Reading text:
Interview Tips Before, During and After

Before the Interview:

  • Do your homework
  • Anticipate tough questions – you know what they might be
  • Stay informed - think about how to link what you are doing to current trends or news
  • If possible, make contact with the reporter ahead of time – send information about your organization or program.
  • Know what the reporter is interested in – read stories they have written, watch for bylines
  • Provide “deep background” if necessary (institutional history)
  • Rehearse

During the interview:

  • Keep it local, but link local information/impact with national news.
  • Avoid acronyms and “institutional” jargon - the general public does not speak “our” language.
  • If it is radio, take notes as you go so you can remember to respond to things said.
  • Remember – with radio you are speaking to every listener – in waiting rooms, in living rooms, in kitchens and in cars.
  • Tell the story, over and over, but in different ways.
  • Never say “no comment”.
  • Imagine who the listening/reading audience is – speak to them.
  • If you are asked a question and you don’t know the answer, say so.
  • If you can, provide the interviewer and the listener resources to find the answer. If it is a print interview – tell them you will find the answer and get back to them prior to their deadline. And do.
  • Listen to your own voice – use conversational tones. Modulate.
  • Pause for effect – it makes people listen to what follows.
  • Be aware of “ums” and “ahs”, silence is better.
  • If it is electronic media, don’t fidget. It is distracting for an interviewer.
  • Nothing is ever “off the record”.
  • If you are asked a question that includes negative language - do not repeat it.
  • Personalize your response when you can – use examples of impact on real people.
  • Utilize restraint – short answers are better, safer and more effective. Use whole sentences.
  • If you don’t fully understand the question, ask for clarification.
  • Use facts to counter misperceptions or misstatements – don’t become impatient.
  • Remember you are the expert – that’s why they are talking to you!

Data excerpts:
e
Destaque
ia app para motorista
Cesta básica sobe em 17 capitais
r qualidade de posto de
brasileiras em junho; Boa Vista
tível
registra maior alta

--

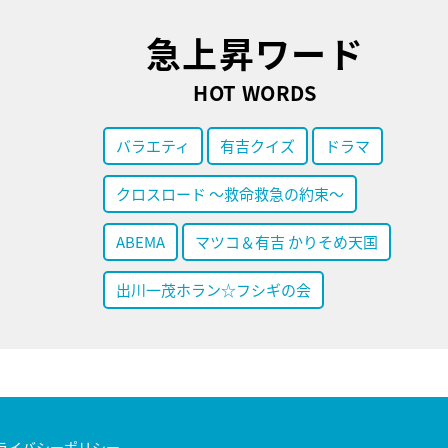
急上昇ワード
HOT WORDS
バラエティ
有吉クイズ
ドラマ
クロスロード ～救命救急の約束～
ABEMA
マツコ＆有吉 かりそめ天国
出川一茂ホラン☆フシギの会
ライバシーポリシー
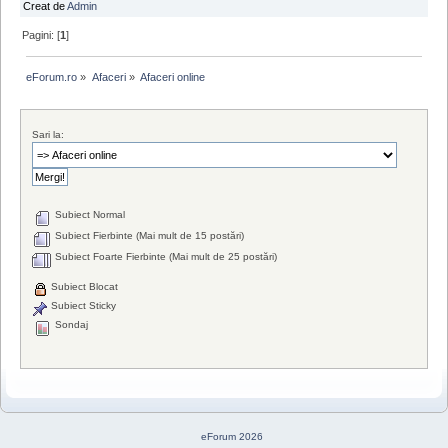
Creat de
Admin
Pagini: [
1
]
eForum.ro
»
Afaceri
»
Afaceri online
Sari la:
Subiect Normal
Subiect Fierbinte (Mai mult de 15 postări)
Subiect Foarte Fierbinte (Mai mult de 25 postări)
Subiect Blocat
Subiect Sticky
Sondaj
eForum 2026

Problem requirements: According to the interview tips, what is better than "ums" and "ahs"? The items come from a source unrelated to the interview tips.

Result of the task: Silence.